Emerging Market Junk Debt Issuance Surges To New Record As The "Search For Yield" Intensifies
The reason for the scramble into any piece of yielding debt, even Tajik junk bonds is simple: as the IMF shows today in its latest financial stability report, there are virtually no IG bonds left with yields above 4%, and in the junk bonds space, whether in the US or offshore, it isn't much better.
Meanwhile, as the head of EM asset allocation at UBS Wealth Management, Michael Bollinger, pointed out to the FT, holding the 7.125% Tajik bonds until maturity can be a great yield for a pension fund with a 7% return target...that is, until the bonds can't be refinanced at maturity.
Michael Bollinger, head of EM asset allocation at UBS Wealth Management, said that relatively high-risk, high-yield sovereigns were attractive to institutional investors and private clients to hold to maturity.
“The problem with liquidity is that when you need it most, it is least available, and that problem can be particularly pronounced in these rare issuer names,” he said.
Will the flurry of issuance continue? Mr Bollinger expects it to ease off. “Some of these guys will start to find it more difficult — at this point in the cycle it is time to become more selective in EM bonds,” he said.

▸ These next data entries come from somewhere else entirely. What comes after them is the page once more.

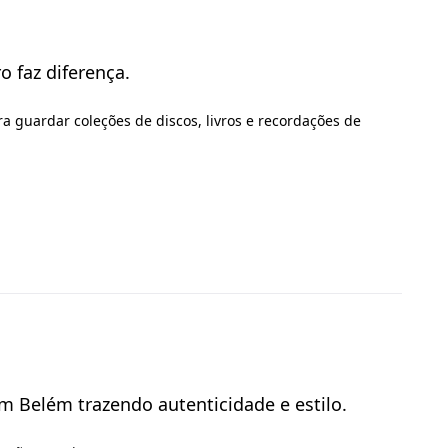
o faz diferença.
a guardar coleções de discos, livros e recordações de
em Belém trazendo autenticidade e estilo.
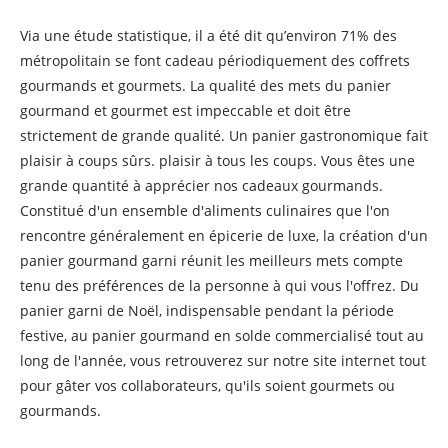
Via une étude statistique, il a été dit qu’environ 71% des
métropolitain se font cadeau périodiquement des coffrets
gourmands et gourmets. La qualité des mets du panier
gourmand et gourmet est impeccable et doit être
strictement de grande qualité. Un panier gastronomique fait
plaisir à coups sûrs. plaisir à tous les coups. Vous êtes une
grande quantité à apprécier nos cadeaux gourmands.
Constitué d'un ensemble d'aliments culinaires que l'on
rencontre généralement en épicerie de luxe, la création d'un
panier gourmand garni réunit les meilleurs mets compte
tenu des préférences de la personne à qui vous l'offrez. Du
panier garni de Noël, indispensable pendant la période
festive, au panier gourmand en solde commercialisé tout au
long de l'année, vous retrouverez sur notre site internet tout
pour gâter vos collaborateurs, qu'ils soient gourmets ou
gourmands.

Meanwhile, Mr Rediker warns that sovereigns with poor credit ratings could struggle to refinance their debt when it matures.
“What if the rollover risk is greater than investors and issuers think it is?” he said. “That is a premise that not everybody seems to be taking as seriously as they might.”
Of course, with garbage bonds (it's a technical term) in Illinois yielding 3.74% (see: Muni Investors Celebrate "Juicy" 3.74% Yield On New Illinois Bonds As State Hurdles Toward Bankruptcy), it's not all that difficult to understand why bond investors see relative value in Tajikistan.